# WORK INSTRUCTIONS
Please retype the data below in full.

# INPUT
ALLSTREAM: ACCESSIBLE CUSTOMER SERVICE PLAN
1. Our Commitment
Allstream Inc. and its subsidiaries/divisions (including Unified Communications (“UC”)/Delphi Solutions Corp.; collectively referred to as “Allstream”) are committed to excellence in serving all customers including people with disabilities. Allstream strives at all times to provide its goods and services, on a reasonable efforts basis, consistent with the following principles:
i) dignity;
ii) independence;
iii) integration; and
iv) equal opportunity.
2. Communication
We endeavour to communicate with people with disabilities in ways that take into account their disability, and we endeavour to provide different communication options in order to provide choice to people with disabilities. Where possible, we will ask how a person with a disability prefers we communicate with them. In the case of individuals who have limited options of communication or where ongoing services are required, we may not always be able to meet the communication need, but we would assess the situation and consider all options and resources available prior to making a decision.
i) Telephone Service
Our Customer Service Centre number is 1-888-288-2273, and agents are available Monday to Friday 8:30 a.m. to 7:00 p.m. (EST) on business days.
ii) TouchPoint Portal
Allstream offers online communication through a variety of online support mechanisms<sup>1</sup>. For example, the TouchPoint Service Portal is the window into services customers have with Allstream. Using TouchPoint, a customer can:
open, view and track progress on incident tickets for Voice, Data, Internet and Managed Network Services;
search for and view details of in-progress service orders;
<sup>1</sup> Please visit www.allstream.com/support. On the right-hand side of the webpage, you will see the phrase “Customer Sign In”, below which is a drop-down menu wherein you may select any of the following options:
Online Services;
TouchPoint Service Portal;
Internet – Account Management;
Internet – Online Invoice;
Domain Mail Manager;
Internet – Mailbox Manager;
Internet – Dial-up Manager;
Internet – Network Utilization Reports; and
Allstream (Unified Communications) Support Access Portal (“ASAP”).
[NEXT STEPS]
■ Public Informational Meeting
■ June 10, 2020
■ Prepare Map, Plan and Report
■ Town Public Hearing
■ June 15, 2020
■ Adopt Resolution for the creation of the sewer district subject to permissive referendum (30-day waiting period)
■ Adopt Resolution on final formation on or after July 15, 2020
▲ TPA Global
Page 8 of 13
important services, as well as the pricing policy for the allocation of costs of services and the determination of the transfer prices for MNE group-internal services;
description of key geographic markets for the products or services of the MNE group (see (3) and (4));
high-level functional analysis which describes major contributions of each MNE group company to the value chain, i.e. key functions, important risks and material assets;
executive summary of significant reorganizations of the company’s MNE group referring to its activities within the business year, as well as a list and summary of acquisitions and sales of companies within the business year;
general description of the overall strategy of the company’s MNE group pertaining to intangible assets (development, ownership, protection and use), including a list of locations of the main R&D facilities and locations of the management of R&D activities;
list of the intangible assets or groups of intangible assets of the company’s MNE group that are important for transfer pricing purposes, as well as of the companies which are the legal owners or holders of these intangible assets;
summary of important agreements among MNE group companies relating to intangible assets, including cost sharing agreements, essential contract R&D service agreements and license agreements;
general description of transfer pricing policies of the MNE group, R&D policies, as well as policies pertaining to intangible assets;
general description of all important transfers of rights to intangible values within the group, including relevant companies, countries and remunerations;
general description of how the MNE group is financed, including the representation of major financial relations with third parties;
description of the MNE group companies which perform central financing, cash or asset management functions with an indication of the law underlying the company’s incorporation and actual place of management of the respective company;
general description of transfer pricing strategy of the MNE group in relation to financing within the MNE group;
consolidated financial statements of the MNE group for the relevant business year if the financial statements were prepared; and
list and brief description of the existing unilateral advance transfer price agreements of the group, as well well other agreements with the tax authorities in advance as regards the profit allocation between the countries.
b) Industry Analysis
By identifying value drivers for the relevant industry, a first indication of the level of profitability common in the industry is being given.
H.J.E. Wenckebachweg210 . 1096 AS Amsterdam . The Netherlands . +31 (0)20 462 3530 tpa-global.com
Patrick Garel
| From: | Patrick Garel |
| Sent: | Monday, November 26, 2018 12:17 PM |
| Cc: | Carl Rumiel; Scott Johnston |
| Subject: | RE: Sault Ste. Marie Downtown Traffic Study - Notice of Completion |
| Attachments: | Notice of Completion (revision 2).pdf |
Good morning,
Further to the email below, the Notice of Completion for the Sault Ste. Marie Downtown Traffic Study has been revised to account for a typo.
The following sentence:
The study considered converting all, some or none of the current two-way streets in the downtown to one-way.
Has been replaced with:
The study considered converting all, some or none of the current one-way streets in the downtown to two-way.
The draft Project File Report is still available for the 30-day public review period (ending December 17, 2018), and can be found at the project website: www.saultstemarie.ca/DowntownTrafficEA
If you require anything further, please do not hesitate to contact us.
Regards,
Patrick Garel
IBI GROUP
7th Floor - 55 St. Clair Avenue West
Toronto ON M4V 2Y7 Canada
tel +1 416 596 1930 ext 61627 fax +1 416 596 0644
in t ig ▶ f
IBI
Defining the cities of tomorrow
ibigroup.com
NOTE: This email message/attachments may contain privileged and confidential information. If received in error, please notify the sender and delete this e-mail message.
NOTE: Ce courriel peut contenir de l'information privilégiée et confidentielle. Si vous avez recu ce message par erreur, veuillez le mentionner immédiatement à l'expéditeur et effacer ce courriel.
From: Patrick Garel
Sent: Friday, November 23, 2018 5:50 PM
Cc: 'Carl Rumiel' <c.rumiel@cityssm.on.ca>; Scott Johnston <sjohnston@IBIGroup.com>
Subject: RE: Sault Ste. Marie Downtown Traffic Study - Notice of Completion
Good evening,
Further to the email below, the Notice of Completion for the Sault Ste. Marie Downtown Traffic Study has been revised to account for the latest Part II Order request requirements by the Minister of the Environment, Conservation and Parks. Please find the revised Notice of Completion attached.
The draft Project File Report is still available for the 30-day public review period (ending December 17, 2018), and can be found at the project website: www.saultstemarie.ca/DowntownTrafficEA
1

# RESPONSE TO THIS TASK
ALLSTREAM: ACCESSIBLE CUSTOMER SERVICE PLAN
1. Our Commitment
Allstream Inc. and its subsidiaries/divisions (including Unified Communications (“UC”)/Delphi Solutions Corp.; collectively referred to as “Allstream”) are committed to excellence in serving all customers including people with disabilities. Allstream strives at all times to provide its goods and services, on a reasonable efforts basis, consistent with the following principles:
i) dignity;
ii) independence;
iii) integration; and
iv) equal opportunity.
2. Communication
We endeavour to communicate with people with disabilities in ways that take into account their disability, and we endeavour to provide different communication options in order to provide choice to people with disabilities. Where possible, we will ask how a person with a disability prefers we communicate with them. In the case of individuals who have limited options of communication or where ongoing services are required, we may not always be able to meet the communication need, but we would assess the situation and consider all options and resources available prior to making a decision.
i) Telephone Service
Our Customer Service Centre number is 1-888-288-2273, and agents are available Monday to Friday 8:30 a.m. to 7:00 p.m. (EST) on business days.
ii) TouchPoint Portal
Allstream offers online communication through a variety of online support mechanisms<sup>1</sup>. For example, the TouchPoint Service Portal is the window into services customers have with Allstream. Using TouchPoint, a customer can:
open, view and track progress on incident tickets for Voice, Data, Internet and Managed Network Services;
search for and view details of in-progress service orders;
<sup>1</sup> Please visit www.allstream.com/support. On the right-hand side of the webpage, you will see the phrase “Customer Sign In”, below which is a drop-down menu wherein you may select any of the following options:
Online Services;
TouchPoint Service Portal;
Internet – Account Management;
Internet – Online Invoice;
Domain Mail Manager;
Internet – Mailbox Manager;
Internet – Dial-up Manager;
Internet – Network Utilization Reports; and
Allstream (Unified Communications) Support Access Portal (“ASAP”).
[NEXT STEPS]
■ Public Informational Meeting
■ June 10, 2020
■ Prepare Map, Plan and Report
■ Town Public Hearing
■ June 15, 2020
■ Adopt Resolution for the creation of the sewer district subject to permissive referendum (30-day waiting period)
■ Adopt Resolution on final formation on or after July 15, 2020
▲ TPA Global
Page 8 of 13
important services, as well as the pricing policy for the allocation of costs of services and the determination of the transfer prices for MNE group-internal services;
description of key geographic markets for the products or services of the MNE group (see (3) and (4));
high-level functional analysis which describes major contributions of each MNE group company to the value chain, i.e. key functions, important risks and material assets;
executive summary of significant reorganizations of the company’s MNE group referring to its activities within the business year, as well as a list and summary of acquisitions and sales of companies within the business year;
general description of the overall strategy of the company’s MNE group pertaining to intangible assets (development, ownership, protection and use), including a list of locations of the main R&D facilities and locations of the management of R&D activities;
list of the intangible assets or groups of intangible assets of the company’s MNE group that are important for transfer pricing purposes, as well as of the companies which are the legal owners or holders of these intangible assets;
summary of important agreements among MNE group companies relating to intangible assets, including cost sharing agreements, essential contract R&D service agreements and license agreements;
general description of transfer pricing policies of the MNE group, R&D policies, as well as policies pertaining to intangible assets;
general description of all important transfers of rights to intangible values within the group, including relevant companies, countries and remunerations;
general description of how the MNE group is financed, including the representation of major financial relations with third parties;
description of the MNE group companies which perform central financing, cash or asset management functions with an indication of the law underlying the company’s incorporation and actual place of management of the respective company;
general description of transfer pricing strategy of the MNE group in relation to financing within the MNE group;
consolidated financial statements of the MNE group for the relevant business year if the financial statements were prepared; and
list and brief description of the existing unilateral advance transfer price agreements of the group, as well well other agreements with the tax authorities in advance as regards the profit allocation between the countries.
b) Industry Analysis
By identifying value drivers for the relevant industry, a first indication of the level of profitability common in the industry is being given.
H.J.E. Wenckebachweg210 . 1096 AS Amsterdam . The Netherlands . +31 (0)20 462 3530 tpa-global.com
Patrick Garel
| From: | Patrick Garel |
| Sent: | Monday, November 26, 2018 12:17 PM |
| Cc: | Carl Rumiel; Scott Johnston |
| Subject: | RE: Sault Ste. Marie Downtown Traffic Study - Notice of Completion |
| Attachments: | Notice of Completion (revision 2).pdf |
Good morning,
Further to the email below, the Notice of Completion for the Sault Ste. Marie Downtown Traffic Study has been revised to account for a typo.
The following sentence:
The study considered converting all, some or none of the current two-way streets in the downtown to one-way.
Has been replaced with:
The study considered converting all, some or none of the current one-way streets in the downtown to two-way.
The draft Project File Report is still available for the 30-day public review period (ending December 17, 2018), and can be found at the project website: www.saultstemarie.ca/DowntownTrafficEA
If you require anything further, please do not hesitate to contact us.
Regards,
Patrick Garel
IBI GROUP
7th Floor - 55 St. Clair Avenue West
Toronto ON M4V 2Y7 Canada
tel +1 416 596 1930 ext 61627 fax +1 416 596 0644
in t ig ▶ f
IBI
Defining the cities of tomorrow
ibigroup.com
NOTE: This email message/attachments may contain privileged and confidential information. If received in error, please notify the sender and delete this e-mail message.
NOTE: Ce courriel peut contenir de l'information privilégiée et confidentielle. Si vous avez recu ce message par erreur, veuillez le mentionner immédiatement à l'expéditeur et effacer ce courriel.
From: Patrick Garel
Sent: Friday, November 23, 2018 5:50 PM
Cc: 'Carl Rumiel' <c.rumiel@cityssm.on.ca>; Scott Johnston <sjohnston@IBIGroup.com>
Subject: RE: Sault Ste. Marie Downtown Traffic Study - Notice of Completion
Good evening,
Further to the email below, the Notice of Completion for the Sault Ste. Marie Downtown Traffic Study has been revised to account for the latest Part II Order request requirements by the Minister of the Environment, Conservation and Parks. Please find the revised Notice of Completion attached.
The draft Project File Report is still available for the 30-day public review period (ending December 17, 2018), and can be found at the project website: www.saultstemarie.ca/DowntownTrafficEA
1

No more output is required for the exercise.